A year or so ago we began to gather some French-speaking African folks and we worked with our Congolese brother, Rev. Adrian Ngudiankama, to plant a seed. La Philadelphie mission was born. If you came up here while they were meeting on Sunday afternoons, you saw maybe four or five, or on a good day a dozen people, and you might have said, “This is going nowhere. Doesn’t look like much.” But you would have been wrong. Because today, though Dr. Ngudiankama’s folks no longer meet in this building, we have not one church, not two churches, but three churches – in Landover, in Columbia, and in Baltimore – that have come out of that intentional seed planting. Oh, don’t tell me that missions is not worth the trouble; don’t argue with me that we should have kept the money and the energy for ourselves. I know better! Plant the seed.

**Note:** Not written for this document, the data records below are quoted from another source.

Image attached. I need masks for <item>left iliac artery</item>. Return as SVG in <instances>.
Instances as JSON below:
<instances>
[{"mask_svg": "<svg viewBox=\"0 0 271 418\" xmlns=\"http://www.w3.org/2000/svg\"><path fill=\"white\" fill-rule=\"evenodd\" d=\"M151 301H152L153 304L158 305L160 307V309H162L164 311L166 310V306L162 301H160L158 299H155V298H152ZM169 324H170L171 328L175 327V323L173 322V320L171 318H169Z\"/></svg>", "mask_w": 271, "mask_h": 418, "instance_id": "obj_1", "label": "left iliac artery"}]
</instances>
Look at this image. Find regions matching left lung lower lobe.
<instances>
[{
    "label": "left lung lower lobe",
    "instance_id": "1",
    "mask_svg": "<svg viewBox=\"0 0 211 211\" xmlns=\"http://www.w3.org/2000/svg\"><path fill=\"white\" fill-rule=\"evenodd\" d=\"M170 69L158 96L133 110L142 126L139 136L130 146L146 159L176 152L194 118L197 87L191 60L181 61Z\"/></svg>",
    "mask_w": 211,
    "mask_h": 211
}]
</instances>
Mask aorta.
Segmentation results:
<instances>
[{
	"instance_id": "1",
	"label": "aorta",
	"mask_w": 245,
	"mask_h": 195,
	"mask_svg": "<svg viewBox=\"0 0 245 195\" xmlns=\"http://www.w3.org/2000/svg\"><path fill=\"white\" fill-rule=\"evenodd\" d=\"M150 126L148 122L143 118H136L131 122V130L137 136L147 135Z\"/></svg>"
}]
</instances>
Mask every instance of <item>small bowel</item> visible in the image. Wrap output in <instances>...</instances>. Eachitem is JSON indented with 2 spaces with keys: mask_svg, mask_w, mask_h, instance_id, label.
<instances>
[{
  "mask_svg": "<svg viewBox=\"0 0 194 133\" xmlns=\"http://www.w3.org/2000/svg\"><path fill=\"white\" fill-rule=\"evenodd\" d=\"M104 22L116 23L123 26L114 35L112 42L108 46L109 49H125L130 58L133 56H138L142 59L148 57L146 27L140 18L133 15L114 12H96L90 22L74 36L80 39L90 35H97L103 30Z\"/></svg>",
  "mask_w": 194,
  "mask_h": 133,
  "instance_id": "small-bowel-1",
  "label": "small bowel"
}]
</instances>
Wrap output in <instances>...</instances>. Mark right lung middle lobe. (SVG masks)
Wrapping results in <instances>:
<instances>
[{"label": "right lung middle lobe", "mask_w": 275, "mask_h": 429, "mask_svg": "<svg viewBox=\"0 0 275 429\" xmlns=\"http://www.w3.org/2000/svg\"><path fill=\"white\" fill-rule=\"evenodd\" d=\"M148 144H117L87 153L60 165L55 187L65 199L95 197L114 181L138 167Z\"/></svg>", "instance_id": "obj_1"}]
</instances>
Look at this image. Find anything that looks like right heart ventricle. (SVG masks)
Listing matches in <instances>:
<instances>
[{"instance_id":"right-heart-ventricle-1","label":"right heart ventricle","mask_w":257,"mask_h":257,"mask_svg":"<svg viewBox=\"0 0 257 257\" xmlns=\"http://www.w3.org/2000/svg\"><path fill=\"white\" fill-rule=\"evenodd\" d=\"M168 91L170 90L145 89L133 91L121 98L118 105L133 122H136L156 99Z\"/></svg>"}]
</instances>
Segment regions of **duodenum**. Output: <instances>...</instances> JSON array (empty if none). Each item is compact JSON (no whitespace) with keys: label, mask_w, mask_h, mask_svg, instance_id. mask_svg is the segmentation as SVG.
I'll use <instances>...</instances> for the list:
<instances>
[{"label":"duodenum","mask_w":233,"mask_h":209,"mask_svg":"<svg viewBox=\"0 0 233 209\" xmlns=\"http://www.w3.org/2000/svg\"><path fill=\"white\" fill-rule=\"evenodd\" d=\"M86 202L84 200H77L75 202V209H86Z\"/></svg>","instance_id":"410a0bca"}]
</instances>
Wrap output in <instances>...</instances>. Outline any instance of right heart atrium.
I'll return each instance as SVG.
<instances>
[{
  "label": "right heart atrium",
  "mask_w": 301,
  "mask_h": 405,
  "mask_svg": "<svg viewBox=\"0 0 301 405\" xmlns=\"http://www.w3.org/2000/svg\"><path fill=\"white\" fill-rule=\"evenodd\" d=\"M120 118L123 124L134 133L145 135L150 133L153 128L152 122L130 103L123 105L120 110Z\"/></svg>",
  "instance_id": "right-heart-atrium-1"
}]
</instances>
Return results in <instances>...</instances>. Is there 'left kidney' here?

Start a new ministry, with one or two others; do it with prayer and with intentionality, and trust God for the rest. Start a new Bible class, with just a handful, but do it with prayer and with purpose, and God will use it. Start a new church! New churches are needed, though it may seem there is one on every corner. “The Kingdom of Heaven – someone took and sowed in his field – “, becoming the greatest of trees.

Conclusion

Yet I keep on thinking that I shall never see the greatest tree. I will not, you will not, live long enough to see the outcome of all this seed-planting. Too bad, isn’t it, that the work we do today may not have its full effect for a year, or that the witness you offered yesterday will not be acted on for a decade? In an age of instant gratification, we’d like to see that greatest tree, that Kingdom of Heaven, show up now, wouldn’t we?

But wait! But wait! For I have seen the greatest tree! I have seen the Kingdom come! We have seen the Tree of trees; we have seen the Cross. We have seen the greatest tree, in whose branches all nations and kindred and tribes and ages of people make their nest, and when we hear the Lord cry out, “It is finished”, we know that His work will be done. His promise is secure and is sealed with His blood. We have seen the greatest tree, for we have seen the Cross on which the world’s redeemer died, we have seen His promise that whosoever, without exception, trusts in Him shall have everlasting life. Oh, yes, we have seen the greatest tree, after all, because even though there are many who refuse Him and millions who do not know of Him, yet there is His empty tomb, where He whipped forever sin and death and evil. And so it’s coming. The Kingdom is coming! The tree is growing! When we see this Table and its symbols of His life, His death, and His resurrection, we can be satisfied. We can know that the energy we invest and the money we give and the witness we share – the seeds we plant – are not wasted. Not at all. Not at all.

“Was it for crimes that I had done He groaned upon the tree? Amazing pity, grace unknown, and love beyond degree.”

With further apologies to poet Kilmer – sermons are made by fools like me; gifts are offered by ordinary folks like you; but God uses all this seed planting to make a tree. The greatest tree.